The variance and lengthscale don’t seem to be fitting via pyro.contrib.gp
. I’m fitting with an AutoDelta
for MAP estimation, but the same results occur when using other guides such as AutoMutlivariateNormal
.
def model(x: torch.Tensor,
count_obs: Optional[torch.Tensor] = None,
x_pred: Optional[torch.Tensor] = None,
use_contrib=False):
n = len(x)
x = x.unsqueeze(-1)
jitter = torch.tensor(1e-4)
# Priors for RBF kernel lengthscale and variance.
lam = pyro.sample('lam', dist.Gamma(torch.tensor(14.), torch.tensor(1.)))

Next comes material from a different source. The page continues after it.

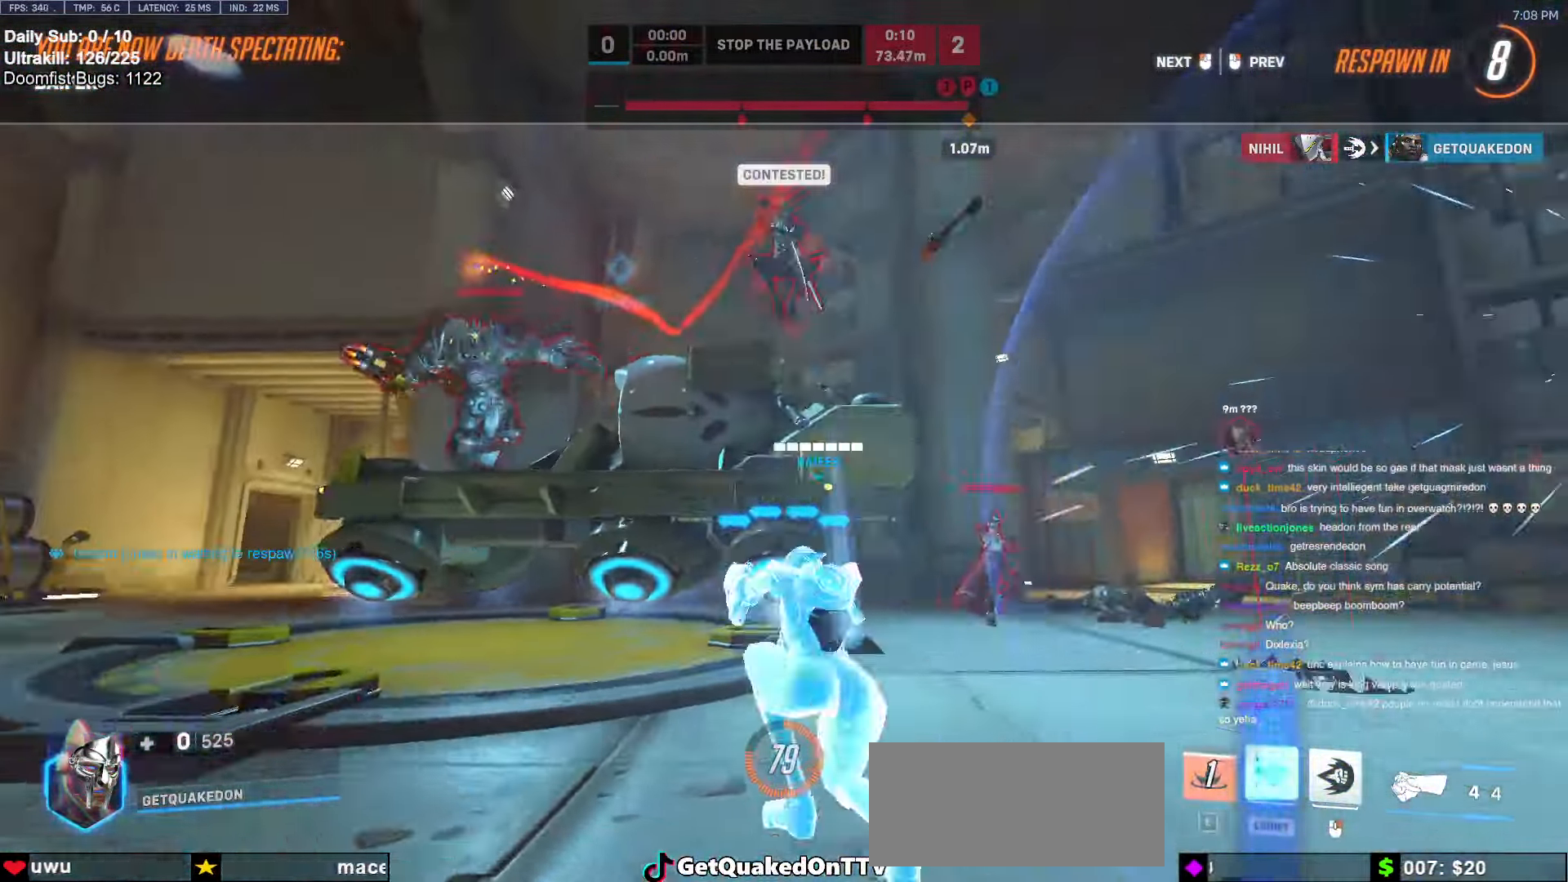
{"keys": [], "mouse": [], "events": []}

tau = pyro.sample('tau', dist.Gamma(torch.tensor(2.), torch.tensor(4.)))
if use_contrib:
# Covariance matrix. (contrib: this does not work)
kern = gp.kernels.RBF(1)
kern.variance = tau
kern.lengthscale = lam
cov_x = kern.forward(x)
else:
# Covariance matrix. (manual: this works)
cov_x = tau * torch.exp(-(x - x.t())**2/lam**2)
# Sample latent rate.
cov_x = cov_x + jitter * torch.eye(n)
lograte = pyro.sample('lograte', dist.MultivariateNormal(torch.zeros(n), cov_x))
# Observations.
with pyro.plate('x', n):
pyro.sample('count_obs', dist.Poisson(rate=lograte.exp()), obs=count_obs)
# Predictions.
if x_pred is not None:
if use_contrib:
# Get a GP for the estimated latent rate. (contrib: this does not work)
kern = gp.kernels.RBF(1)
kern.variance = tau
kern.lengthscale = lam
gp_pred = gp.models.GPRegression(x.squeeze(), lograte, kern, jitter=jitter)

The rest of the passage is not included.